Whoever considers oneself righteous condemns others as sinful. This is leprosy that disfigures the life of a Christian. In the Gospel today, leprosy had brought together Jews and Samaritans, who, while in good health, despise, hate, and fight each other. The awareness of common disgrace and suffering gathers them in friendship and solidarity.

When we consider ourselves perfect, we raise the barriers and fences around us to protect us from those we consider “lepers.” But if we realise our own infirmities, we will not feel superior, will not judge, will not distance ourselves but will be in solidarity in good and bad times with our brethren. 

God will not be happy until the last human being is liberated from the “leprosy”, which puts them far away from the Lord and one another.

The lepers invoke Jesus from a distance. From a distance, would Jesus listen to their desperate cry? These are the doubts, the fears which harass not only the ten lepers but also the Christians of Luke’s community. We believe that Jesus is the Lord, and he could cure us of our sinfulness. But now that we are grave sinners and “far away” from him, would he still forgive and save us “from a distance?”

Luke’s answer to his community and us is simple: The Word of Jesus is the Word that heals every kind of “leprosy.” It is enough to trust in him, like that Samaritan leper to whom Jesus acknowledges: “Your faith has saved you.” 
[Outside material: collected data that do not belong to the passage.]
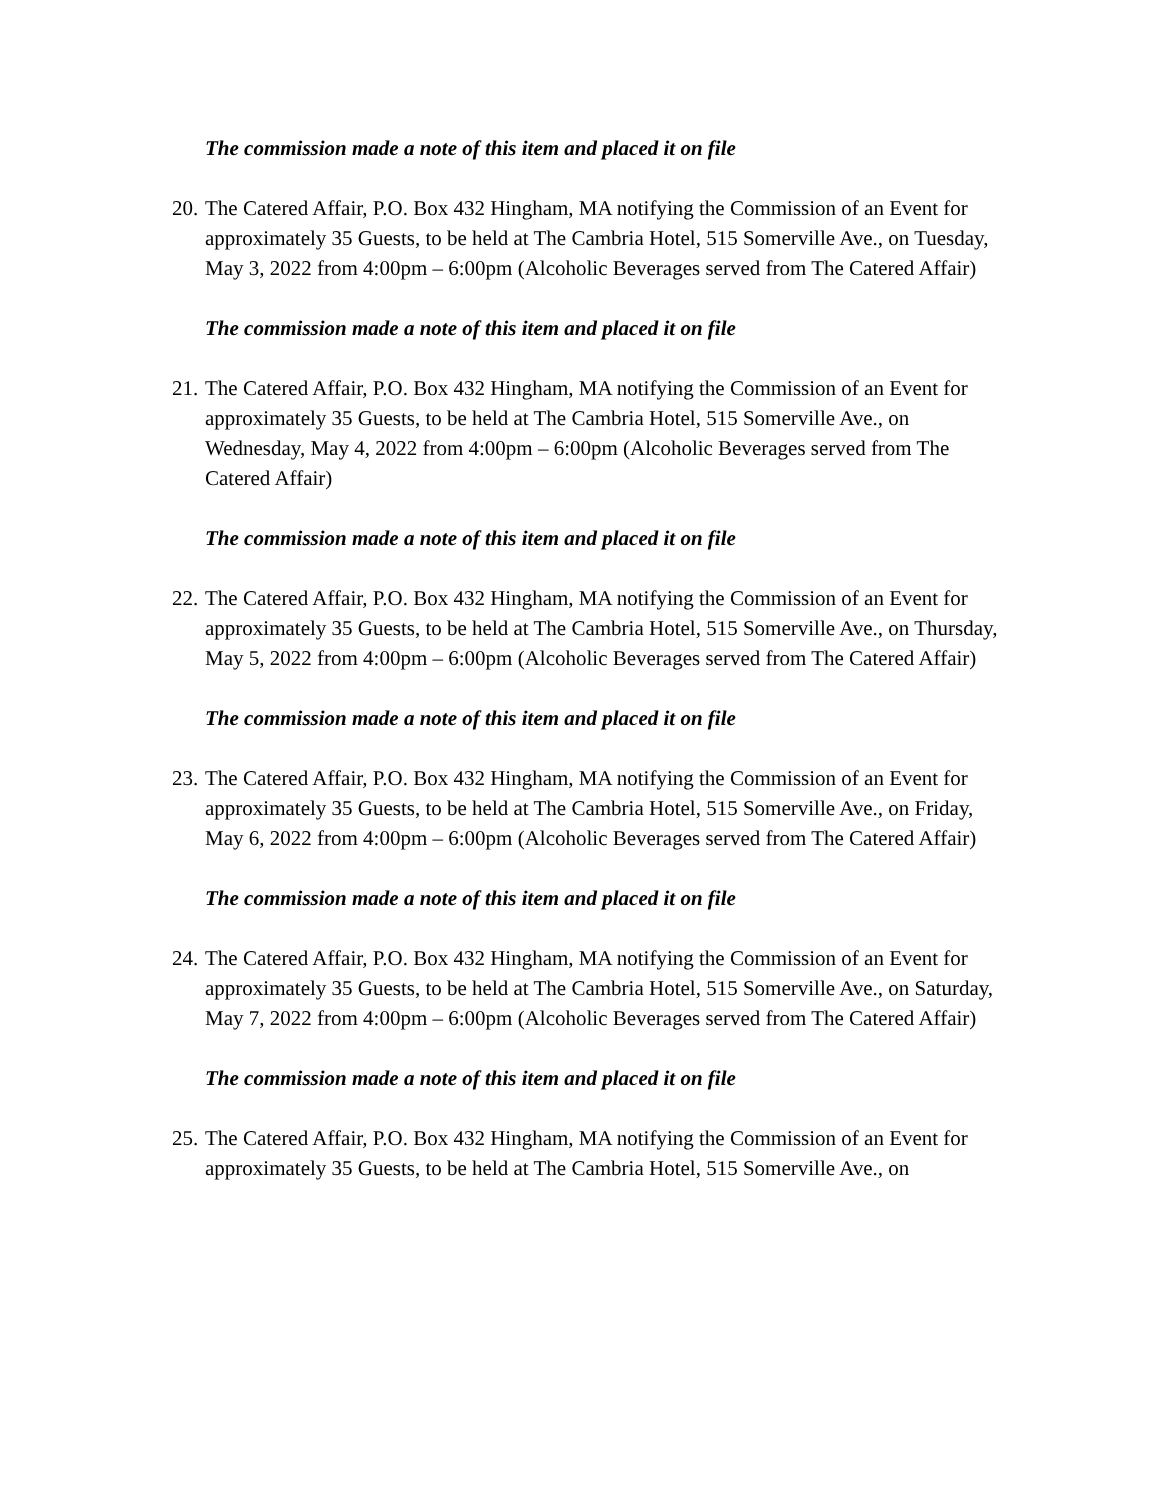The commission made a note of this item and placed it on file
20. The Catered Affair, P.O. Box 432 Hingham, MA notifying the Commission of an Event for approximately 35 Guests, to be held at The Cambria Hotel, 515 Somerville Ave., on Tuesday, May 3, 2022 from 4:00pm – 6:00pm (Alcoholic Beverages served from The Catered Affair)
The commission made a note of this item and placed it on file
21. The Catered Affair, P.O. Box 432 Hingham, MA notifying the Commission of an Event for approximately 35 Guests, to be held at The Cambria Hotel, 515 Somerville Ave., on Wednesday, May 4, 2022 from 4:00pm – 6:00pm (Alcoholic Beverages served from The Catered Affair)
The commission made a note of this item and placed it on file
22. The Catered Affair, P.O. Box 432 Hingham, MA notifying the Commission of an Event for approximately 35 Guests, to be held at The Cambria Hotel, 515 Somerville Ave., on Thursday, May 5, 2022 from 4:00pm – 6:00pm (Alcoholic Beverages served from The Catered Affair)
The commission made a note of this item and placed it on file
23. The Catered Affair, P.O. Box 432 Hingham, MA notifying the Commission of an Event for approximately 35 Guests, to be held at The Cambria Hotel, 515 Somerville Ave., on Friday, May 6, 2022 from 4:00pm – 6:00pm (Alcoholic Beverages served from The Catered Affair)
The commission made a note of this item and placed it on file
24. The Catered Affair, P.O. Box 432 Hingham, MA notifying the Commission of an Event for approximately 35 Guests, to be held at The Cambria Hotel, 515 Somerville Ave., on Saturday, May 7, 2022 from 4:00pm – 6:00pm (Alcoholic Beverages served from The Catered Affair)
The commission made a note of this item and placed it on file
25. The Catered Affair, P.O. Box 432 Hingham, MA notifying the Commission of an Event for approximately 35 Guests, to be held at The Cambria Hotel, 515 Somerville Ave., on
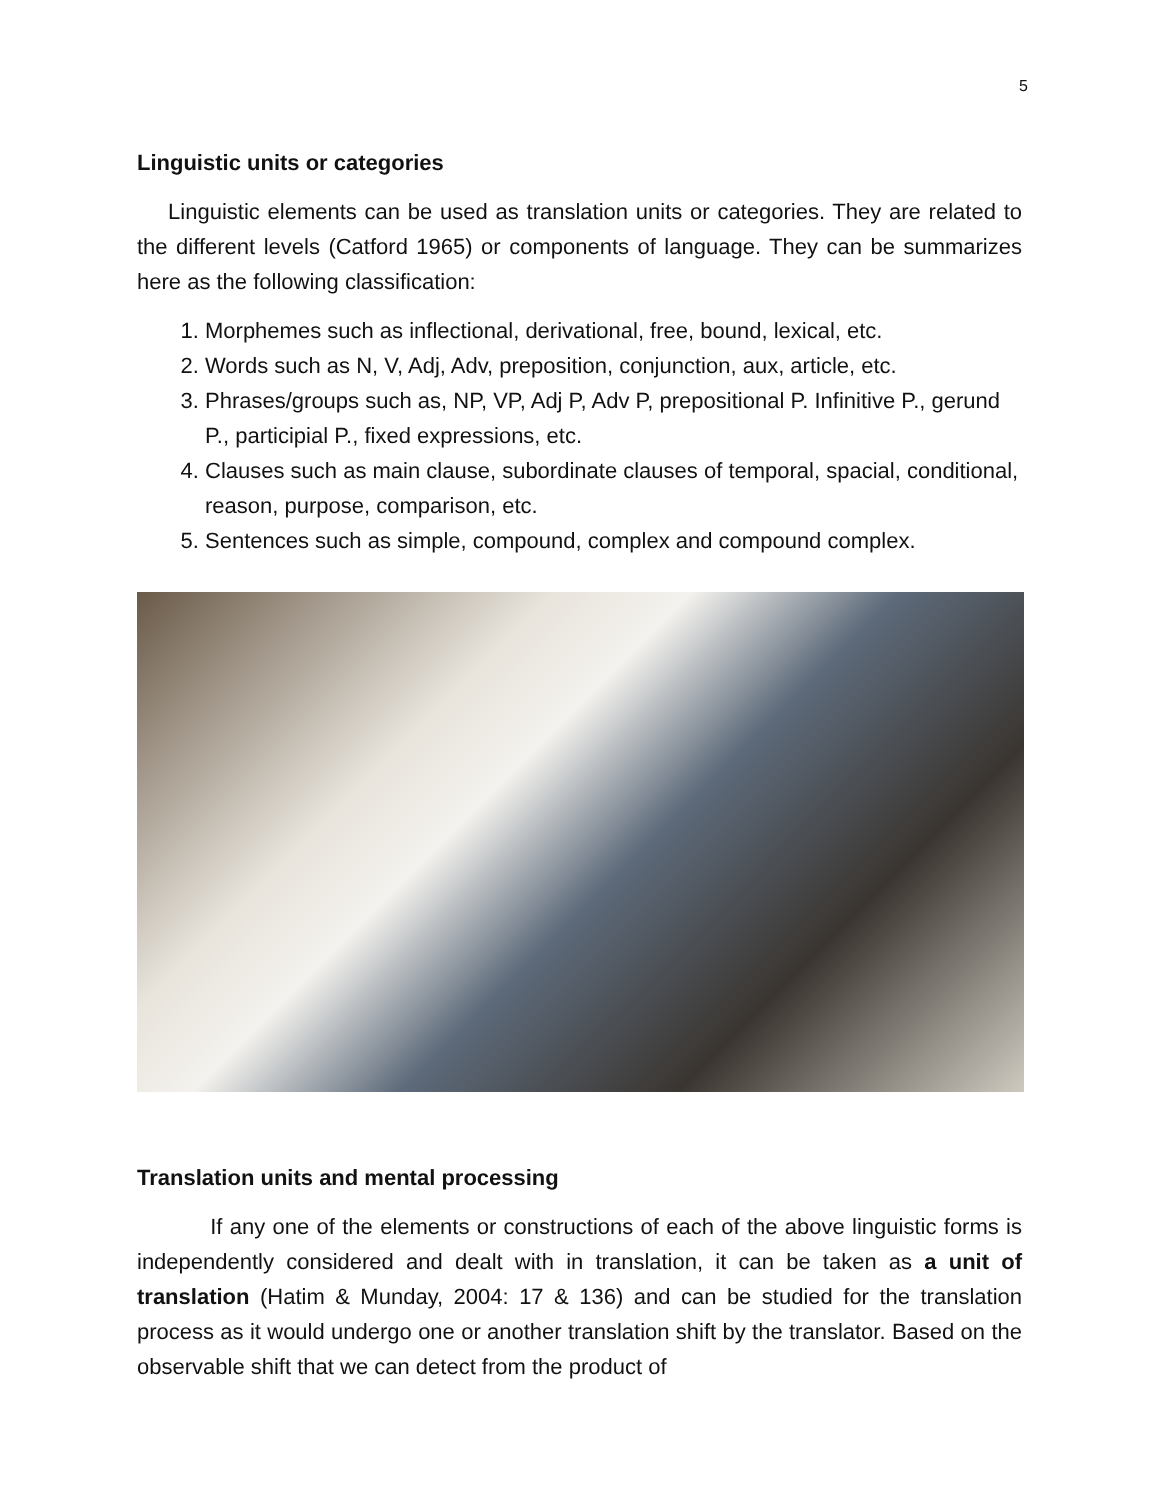5
Linguistic units or categories
Linguistic elements can be used as translation units or categories. They are related to the different levels (Catford 1965) or components of language. They can be summarizes here as the following classification:
1. Morphemes such as inflectional, derivational, free, bound, lexical, etc.
2. Words such as N, V, Adj, Adv, preposition, conjunction, aux, article, etc.
3. Phrases/groups such as, NP, VP, Adj P, Adv P, prepositional P. Infinitive P., gerund P., participial P., fixed expressions, etc.
4. Clauses such as main clause, subordinate clauses of temporal, spacial, conditional, reason, purpose, comparison, etc.
5. Sentences such as simple, compound, complex and compound complex.
Translation units and mental processing
If any one of the elements or constructions of each of the above linguistic forms is independently considered and dealt with in translation, it can be taken as a unit of translation (Hatim & Munday, 2004: 17 & 136) and can be studied for the translation process as it would undergo one or another translation shift by the translator. Based on the observable shift that we can detect from the product of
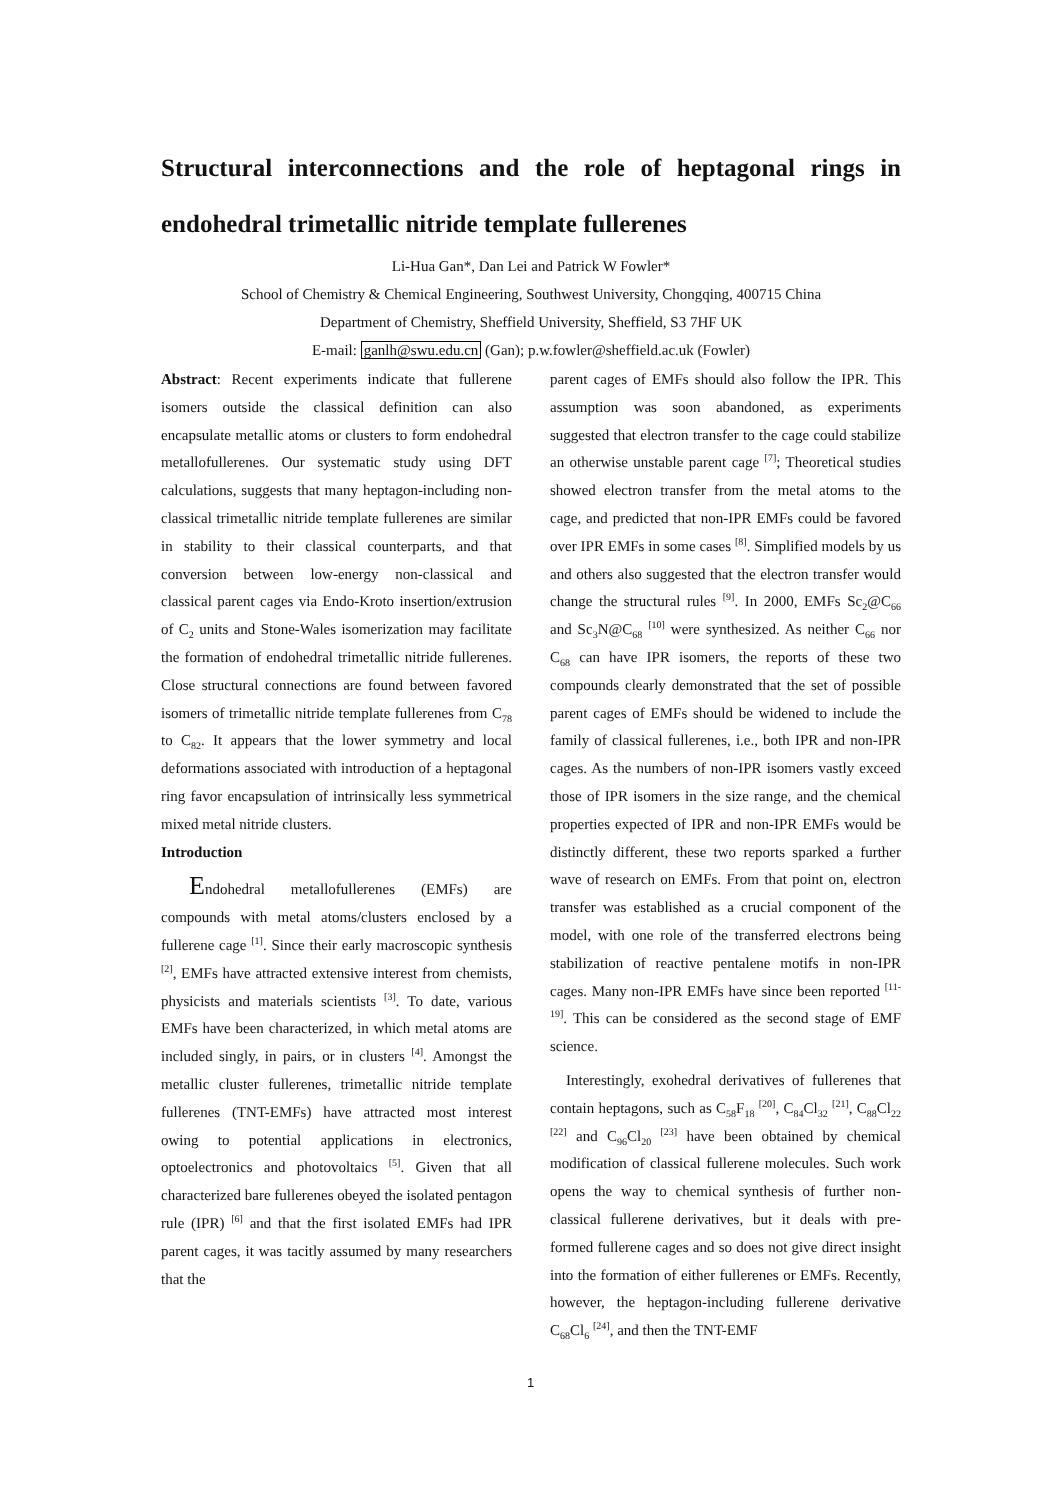Structural interconnections and the role of heptagonal rings in endohedral trimetallic nitride template fullerenes
Li-Hua Gan*, Dan Lei and Patrick W Fowler*
School of Chemistry & Chemical Engineering, Southwest University, Chongqing, 400715 China
Department of Chemistry, Sheffield University, Sheffield, S3 7HF UK
E-mail: ganlh@swu.edu.cn (Gan); p.w.fowler@sheffield.ac.uk (Fowler)
Abstract: Recent experiments indicate that fullerene isomers outside the classical definition can also encapsulate metallic atoms or clusters to form endohedral metallofullerenes. Our systematic study using DFT calculations, suggests that many heptagon-including non-classical trimetallic nitride template fullerenes are similar in stability to their classical counterparts, and that conversion between low-energy non-classical and classical parent cages via Endo-Kroto insertion/extrusion of C<sub>2</sub> units and Stone-Wales isomerization may facilitate the formation of endohedral trimetallic nitride fullerenes. Close structural connections are found between favored isomers of trimetallic nitride template fullerenes from C<sub>78</sub> to C<sub>82</sub>. It appears that the lower symmetry and local deformations associated with introduction of a heptagonal ring favor encapsulation of intrinsically less symmetrical mixed metal nitride clusters.
Introduction
Endohedral metallofullerenes (EMFs) are compounds with metal atoms/clusters enclosed by a fullerene cage <sup>[1]</sup>. Since their early macroscopic synthesis <sup>[2]</sup>, EMFs have attracted extensive interest from chemists, physicists and materials scientists <sup>[3]</sup>. To date, various EMFs have been characterized, in which metal atoms are included singly, in pairs, or in clusters <sup>[4]</sup>. Amongst the metallic cluster fullerenes, trimetallic nitride template fullerenes (TNT-EMFs) have attracted most interest owing to potential applications in electronics, optoelectronics and photovoltaics <sup>[5]</sup>. Given that all characterized bare fullerenes obeyed the isolated pentagon rule (IPR) <sup>[6]</sup> and that the first isolated EMFs had IPR parent cages, it was tacitly assumed by many researchers that the
parent cages of EMFs should also follow the IPR. This assumption was soon abandoned, as experiments suggested that electron transfer to the cage could stabilize an otherwise unstable parent cage <sup>[7]</sup>; Theoretical studies showed electron transfer from the metal atoms to the cage, and predicted that non-IPR EMFs could be favored over IPR EMFs in some cases <sup>[8]</sup>. Simplified models by us and others also suggested that the electron transfer would change the structural rules <sup>[9]</sup>. In 2000, EMFs Sc<sub>2</sub>@C<sub>66</sub> and Sc<sub>3</sub>N@C<sub>68</sub> <sup>[10]</sup> were synthesized. As neither C<sub>66</sub> nor C<sub>68</sub> can have IPR isomers, the reports of these two compounds clearly demonstrated that the set of possible parent cages of EMFs should be widened to include the family of classical fullerenes, i.e., both IPR and non-IPR cages. As the numbers of non-IPR isomers vastly exceed those of IPR isomers in the size range, and the chemical properties expected of IPR and non-IPR EMFs would be distinctly different, these two reports sparked a further wave of research on EMFs. From that point on, electron transfer was established as a crucial component of the model, with one role of the transferred electrons being stabilization of reactive pentalene motifs in non-IPR cages. Many non-IPR EMFs have since been reported <sup>[11-19]</sup>. This can be considered as the second stage of EMF science.
Interestingly, exohedral derivatives of fullerenes that contain heptagons, such as C<sub>58</sub>F<sub>18</sub> <sup>[20]</sup>, C<sub>84</sub>Cl<sub>32</sub> <sup>[21]</sup>, C<sub>88</sub>Cl<sub>22</sub> <sup>[22]</sup> and C<sub>96</sub>Cl<sub>20</sub> <sup>[23]</sup> have been obtained by chemical modification of classical fullerene molecules. Such work opens the way to chemical synthesis of further non-classical fullerene derivatives, but it deals with pre-formed fullerene cages and so does not give direct insight into the formation of either fullerenes or EMFs. Recently, however, the heptagon-including fullerene derivative C<sub>68</sub>Cl<sub>6</sub> <sup>[24]</sup>, and then the TNT-EMF
1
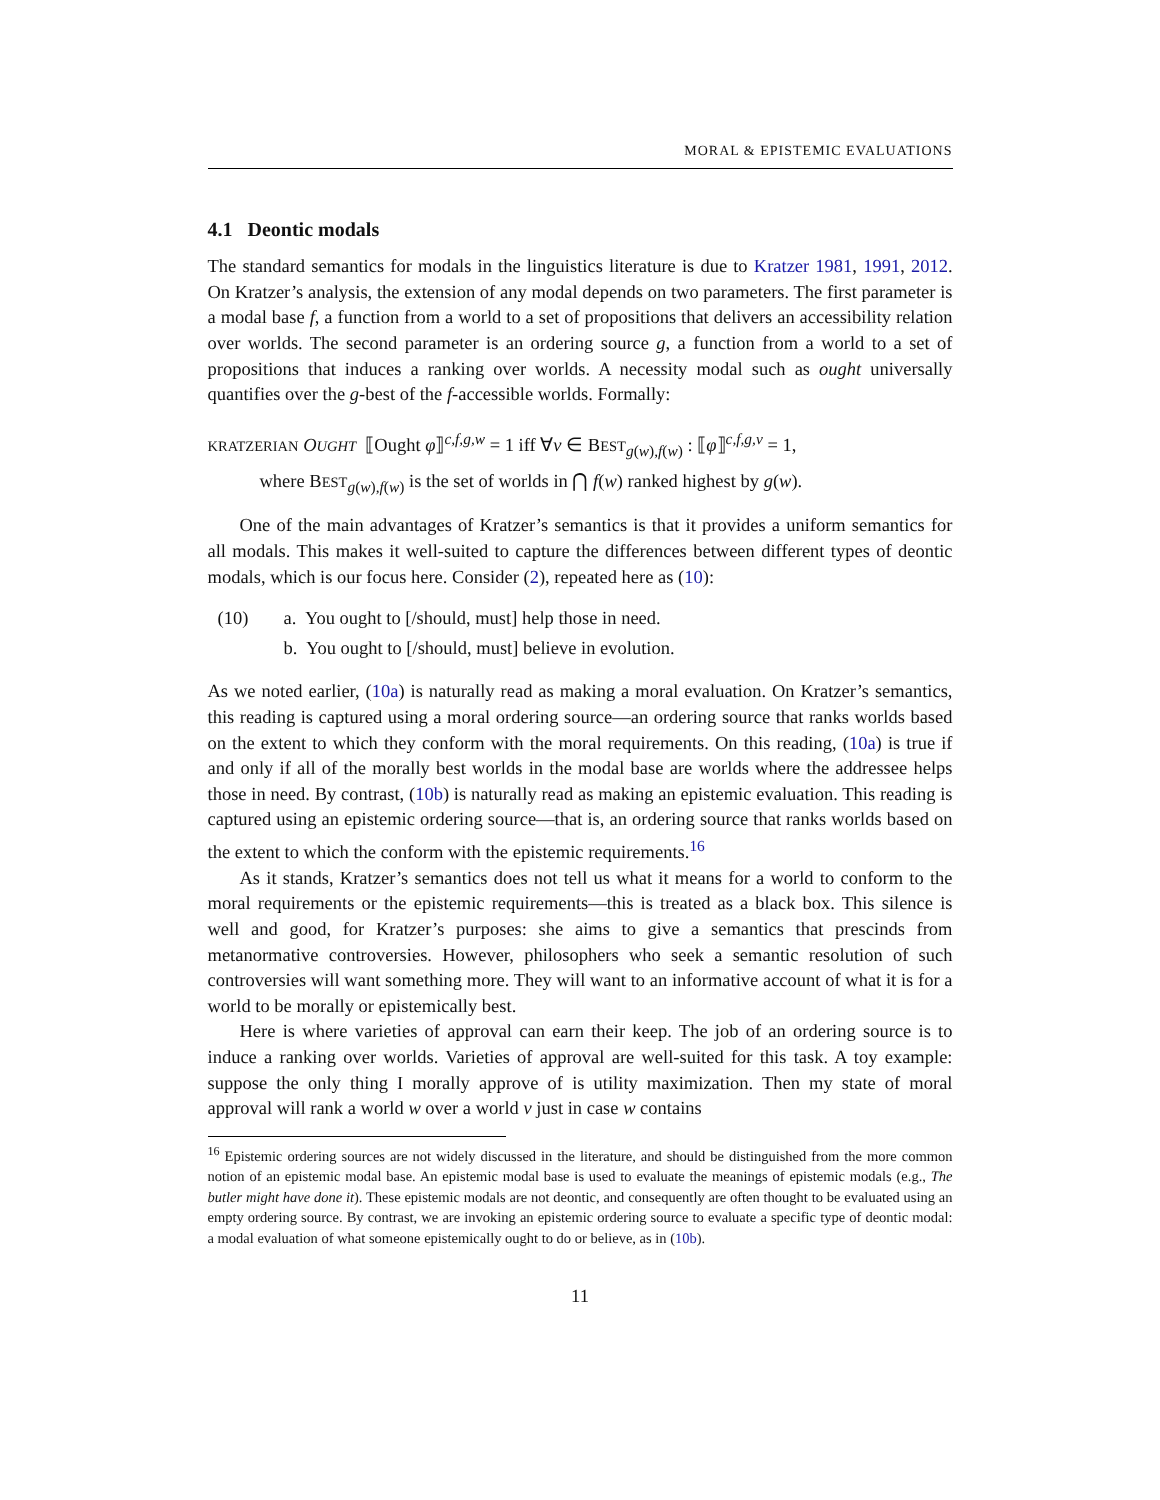MORAL & EPISTEMIC EVALUATIONS
4.1 Deontic modals
The standard semantics for modals in the linguistics literature is due to Kratzer 1981, 1991, 2012. On Kratzer’s analysis, the extension of any modal depends on two parameters. The first parameter is a modal base f, a function from a world to a set of propositions that delivers an accessibility relation over worlds. The second parameter is an ordering source g, a function from a world to a set of propositions that induces a ranking over worlds. A necessity modal such as ought universally quantifies over the g-best of the f-accessible worlds. Formally:
KRATZERIAN OUGHT ⟦Ought φ⟧<sup>c,f,g,w</sup> = 1 iff ∀v ∈ BEST<sub>g(w),f(w)</sub> : ⟦φ⟧<sup>c,f,g,v</sup> = 1,
where BEST<sub>g(w),f(w)</sub> is the set of worlds in ⋂ f(w) ranked highest by g(w).
One of the main advantages of Kratzer’s semantics is that it provides a uniform semantics for all modals. This makes it well-suited to capture the differences between different types of deontic modals, which is our focus here. Consider (2), repeated here as (10):
(10) a. You ought to [/should, must] help those in need.
b. You ought to [/should, must] believe in evolution.
As we noted earlier, (10a) is naturally read as making a moral evaluation. On Kratzer’s semantics, this reading is captured using a moral ordering source—an ordering source that ranks worlds based on the extent to which they conform with the moral requirements. On this reading, (10a) is true if and only if all of the morally best worlds in the modal base are worlds where the addressee helps those in need. By contrast, (10b) is naturally read as making an epistemic evaluation. This reading is captured using an epistemic ordering source—that is, an ordering source that ranks worlds based on the extent to which the conform with the epistemic requirements.<sup>16</sup>
As it stands, Kratzer’s semantics does not tell us what it means for a world to conform to the moral requirements or the epistemic requirements—this is treated as a black box. This silence is well and good, for Kratzer’s purposes: she aims to give a semantics that prescinds from metanormative controversies. However, philosophers who seek a semantic resolution of such controversies will want something more. They will want to an informative account of what it is for a world to be morally or epistemically best.
Here is where varieties of approval can earn their keep. The job of an ordering source is to induce a ranking over worlds. Varieties of approval are well-suited for this task. A toy example: suppose the only thing I morally approve of is utility maximization. Then my state of moral approval will rank a world w over a world v just in case w contains
<sup>16</sup> Epistemic ordering sources are not widely discussed in the literature, and should be distinguished from the more common notion of an epistemic modal base. An epistemic modal base is used to evaluate the meanings of epistemic modals (e.g., The butler might have done it). These epistemic modals are not deontic, and consequently are often thought to be evaluated using an empty ordering source. By contrast, we are invoking an epistemic ordering source to evaluate a specific type of deontic modal: a modal evaluation of what someone epistemically ought to do or believe, as in (10b).
11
The ten lepers were cured along the way. A theological message is that the Christian life is compared to an “itinerary,” a long and tiresome journey. The healing of “leprosy” does not happen all at once. It comes progressively and requires a whole life. Jesus invites us to walk this way with patience, serenity, and optimism and be guided at every step by his word. Along the way, those who have faith will gradually see “his skin becoming as that of a child’s” as it happened to Naaman. 

For your Reflection 

As it happened with the Samaritan leper, the heretics, pagans, and sinners were the first to recognise Jesus as the mediator of God’s salvation.